» **РАЗДЕЛ ДОКУМЕНТА**

И вот однажды я пришёл в храм требничать, что именно и значит: исповедовать, служить молебны, отпевать, общаться с народом. И был вызван на обычное рядовое отпевание. Но вот оно как раз и оказалось совсем из необычного ряда. Для меня незабываемое. Адрес, по которому нужно было совершить обряд, находился недалеко от храма. И я, собрав свой требный чемодан, большой, чёрный, напоминающий саквояж, отправился по адресу пешком. Содержимое чемодана я предварительно осмотрел. Там находились: требник, кадило, угли, ладан, крест, Евангелие, епитрахиль и поручи, пластиковая бутылка со святой водой, свечи. Взял спички или зажигалку, не помню.

» **ВЫДЕРЖКА ИЗ ДАННЫХ**
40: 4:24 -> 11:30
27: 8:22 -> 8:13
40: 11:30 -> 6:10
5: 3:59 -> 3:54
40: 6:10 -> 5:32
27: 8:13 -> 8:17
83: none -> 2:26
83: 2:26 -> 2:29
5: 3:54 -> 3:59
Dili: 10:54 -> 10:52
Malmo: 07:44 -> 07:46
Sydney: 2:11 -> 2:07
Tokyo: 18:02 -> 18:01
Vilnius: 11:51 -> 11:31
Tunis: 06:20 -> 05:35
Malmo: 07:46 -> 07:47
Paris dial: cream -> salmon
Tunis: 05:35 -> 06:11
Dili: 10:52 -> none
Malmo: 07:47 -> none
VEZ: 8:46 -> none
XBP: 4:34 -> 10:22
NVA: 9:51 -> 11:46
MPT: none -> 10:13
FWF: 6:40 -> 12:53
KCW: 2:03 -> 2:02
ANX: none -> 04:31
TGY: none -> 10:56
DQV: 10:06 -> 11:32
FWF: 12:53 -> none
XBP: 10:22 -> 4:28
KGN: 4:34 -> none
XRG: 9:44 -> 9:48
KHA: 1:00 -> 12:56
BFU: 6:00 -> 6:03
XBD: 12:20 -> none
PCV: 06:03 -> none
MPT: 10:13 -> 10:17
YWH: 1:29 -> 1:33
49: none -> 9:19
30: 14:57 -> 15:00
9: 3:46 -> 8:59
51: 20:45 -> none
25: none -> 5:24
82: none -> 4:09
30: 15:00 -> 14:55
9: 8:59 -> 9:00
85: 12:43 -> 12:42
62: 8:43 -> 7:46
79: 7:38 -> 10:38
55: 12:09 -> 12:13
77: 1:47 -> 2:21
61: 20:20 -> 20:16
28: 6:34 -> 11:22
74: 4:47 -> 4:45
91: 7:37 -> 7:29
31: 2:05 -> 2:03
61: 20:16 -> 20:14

» **ПОСТАВЛЕННАЯ ЗАДАЧА**
Воспроизведите дословно часть раздела документа от слов «И вот однажды» до слов «зажигалку, не помню.». Приведённые строки для работы не понадобятся.

» **ПОЛНЫЙ ОТВЕТ**
И вот однажды я пришёл в храм требничать, что именно и значит: исповедовать, служить молебны, отпевать, общаться с народом. И был вызван на обычное рядовое отпевание. Но вот оно как раз и оказалось совсем из необычного ряда. Для меня незабываемое. Адрес, по которому нужно было совершить обряд, находился недалеко от храма. И я, собрав свой требный чемодан, большой, чёрный, напоминающий саквояж, отправился по адресу пешком. Содержимое чемодана я предварительно осмотрел. Там находились: требник, кадило, угли, ладан, крест, Евангелие, епитрахиль и поручи, пластиковая бутылка со святой водой, свечи. Взял спички или зажигалку, не помню.